(The highwaymen)
Visto in tv.
Nella storia americana si è creato il mito di Bonny e Clyde, due criminali della depressione che canalizzarono la frustrazione di quella generazione. Ma due criminali erano e la spettacolarizzazione delle loro imprese (che tralasciano spesso la scia di sangue) e la mitizzazione della loro fine sono topos scolpiti sulla pietra.
Ecco che lì'originalità di questo film è tutta nel cambio di punto di vista. Per la prima volta i protagonisti (che sono ovviamente i buoni) sono i poliziotti (integerrimi e scalcinati nello stesso tempo) che danno la caccia a due rapinatori e assassini. L'intento è creare il mito opposto a quello classico, il mito delle forze dell'ordine contro due fuorilegge (che infatti rimangono quasi sempre fuori inquadratura). A dirla così sembrerà banale, ma è il punto più originale del film. per farlo, ovviamente, si punta sulla mitopoiesi classica hollywoodiana; Costner come protagonista (il buono per eccellenza degli ultimi 30 anni cinematografici), una messa ins cena pulitissima fino a sfiorare il museale (vestiti sempre a posto, fotografia nitida, ambientazioni dei bassifondi che trasudano ricostruzione pulite in ogni inquadratura).

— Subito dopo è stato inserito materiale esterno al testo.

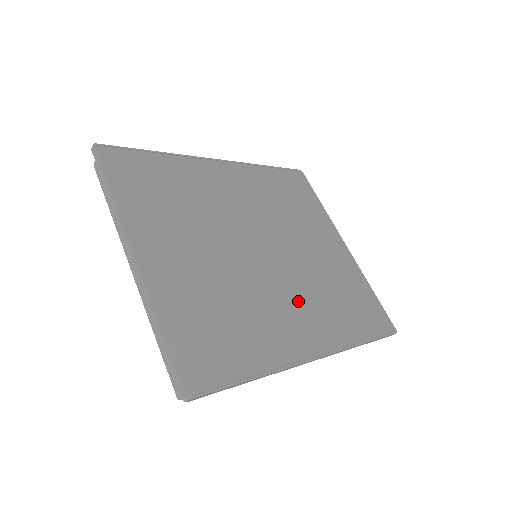
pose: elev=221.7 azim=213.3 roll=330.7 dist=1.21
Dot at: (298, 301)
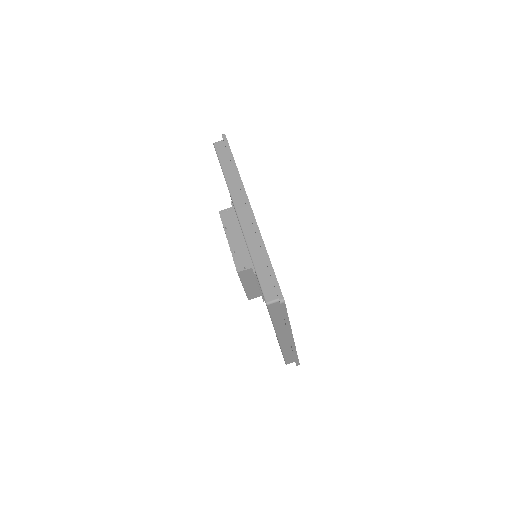
Dot at: occluded
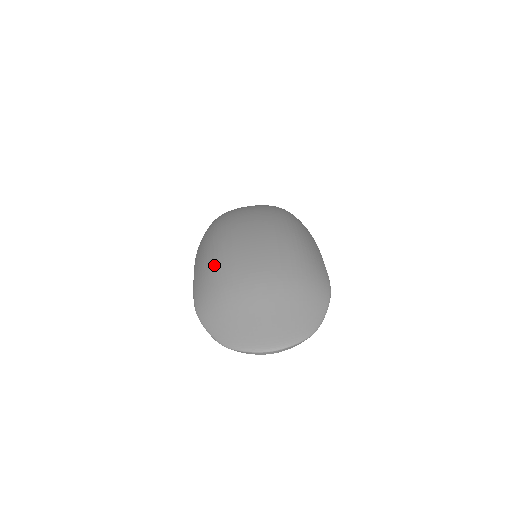
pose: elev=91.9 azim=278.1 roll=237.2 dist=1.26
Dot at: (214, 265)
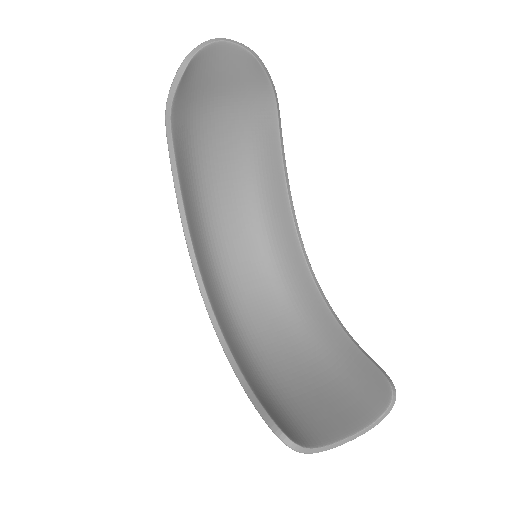
Dot at: occluded
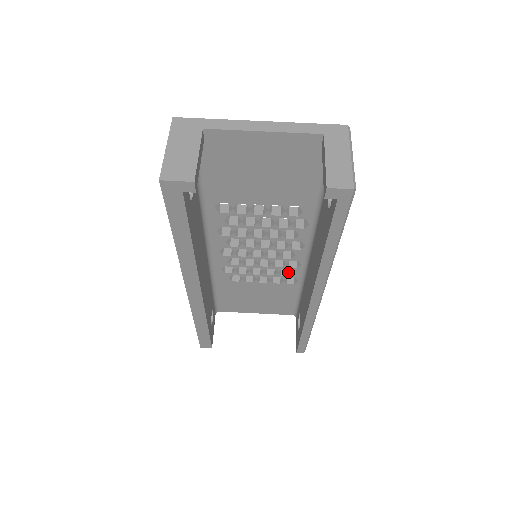
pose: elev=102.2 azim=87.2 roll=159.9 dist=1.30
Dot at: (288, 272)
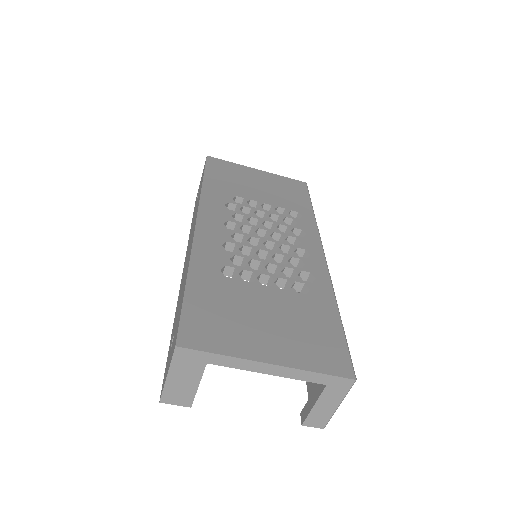
Dot at: (291, 223)
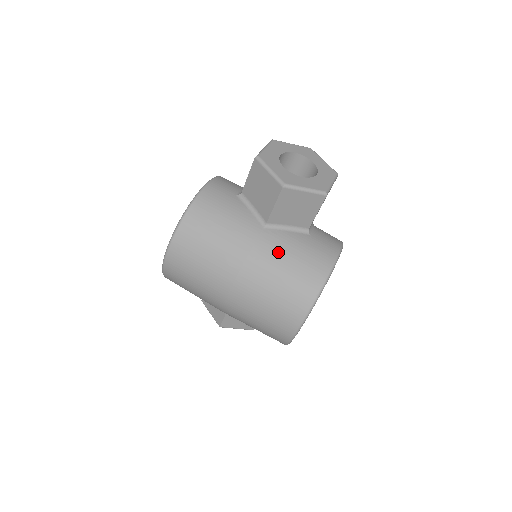
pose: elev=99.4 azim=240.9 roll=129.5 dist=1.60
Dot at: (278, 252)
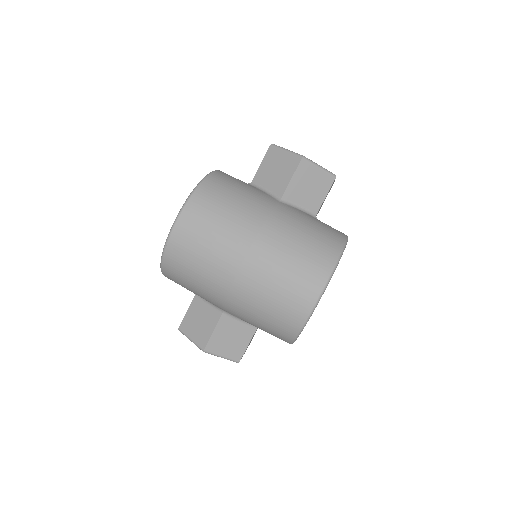
Dot at: (296, 218)
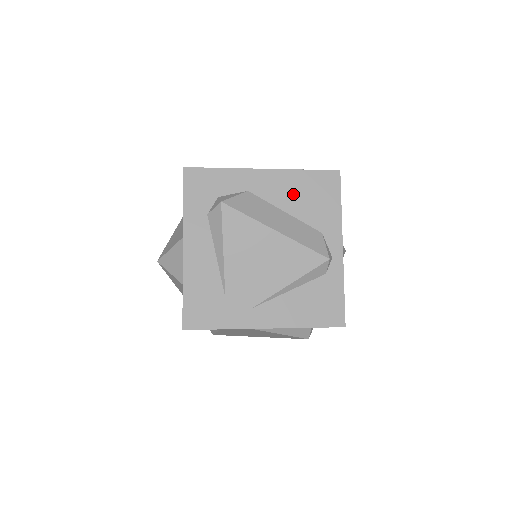
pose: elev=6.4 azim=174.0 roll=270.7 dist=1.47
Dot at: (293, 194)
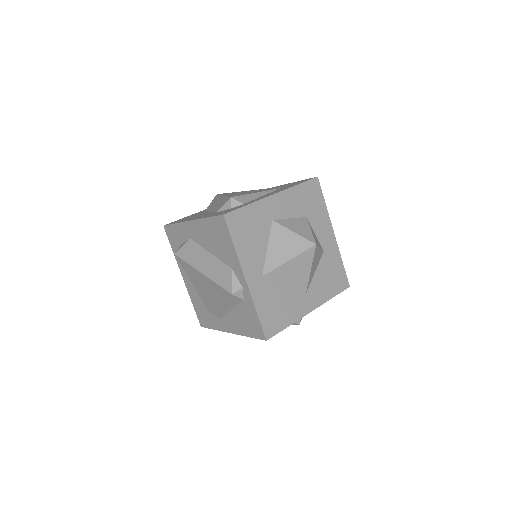
Dot at: (208, 238)
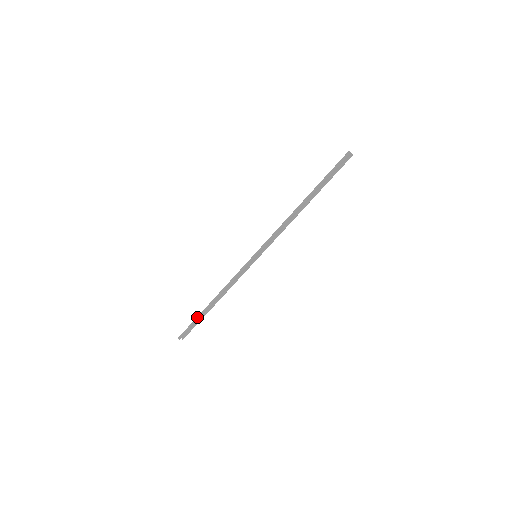
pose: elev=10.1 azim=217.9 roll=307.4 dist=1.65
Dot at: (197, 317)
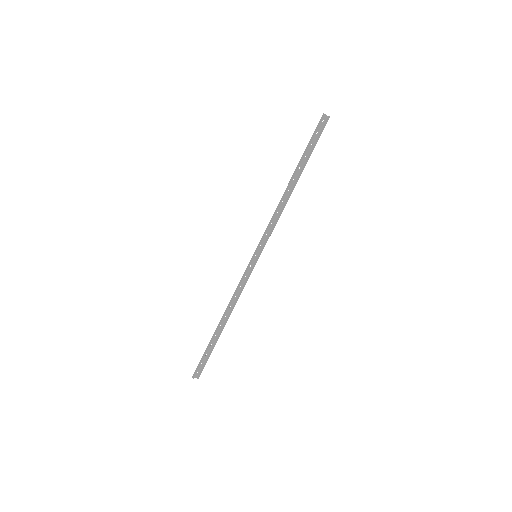
Dot at: (208, 345)
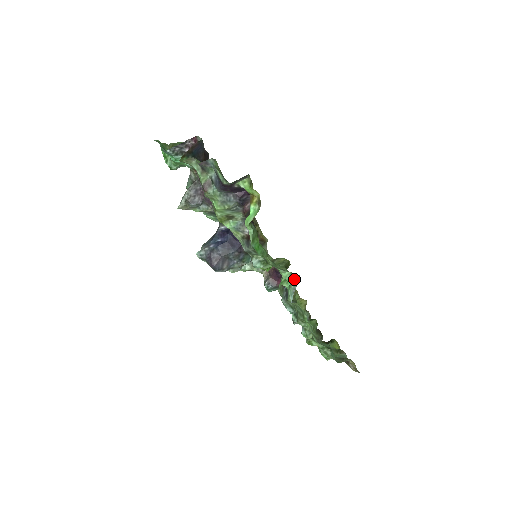
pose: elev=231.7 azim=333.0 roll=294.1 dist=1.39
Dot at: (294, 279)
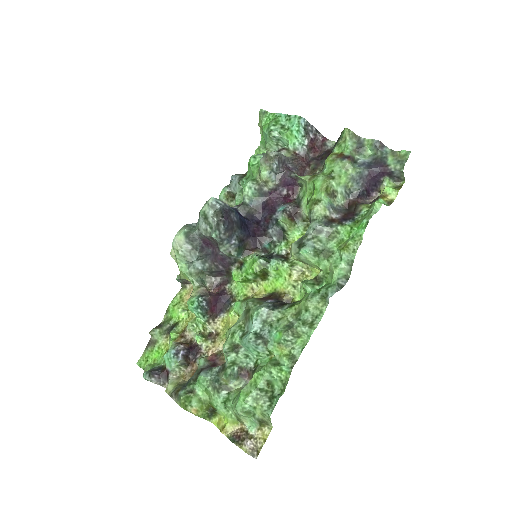
Dot at: (343, 282)
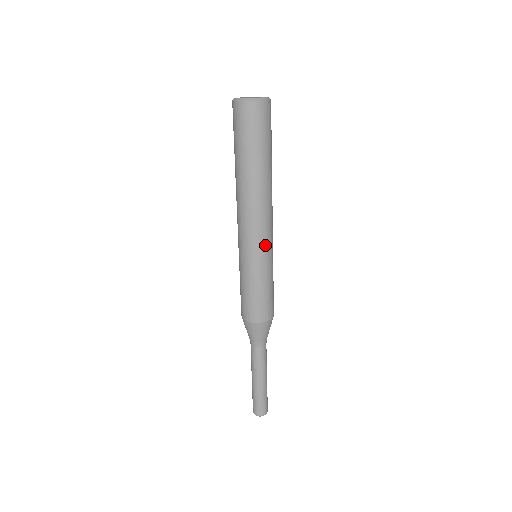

Ecco, l'idea di base vince in originalità, ma per realizzarla ci si impegna nello scontato. Operazione corretta dal punto di vista formale (il mito si crea con l'ordine come ci insegnò John Ford e non con la polvere di un Sergio Leone), ma che riesce comunque stantio e stridente.
Il film viaggia bene e riesce in maniera perfetta nel finale rendendo in maniera, finalmente, completa, l'agguato finale (trasformando in tensione e coraggio quanto era stato raccontato finora come viltà).
Film gradevole, ma vittima del suo stesso intento.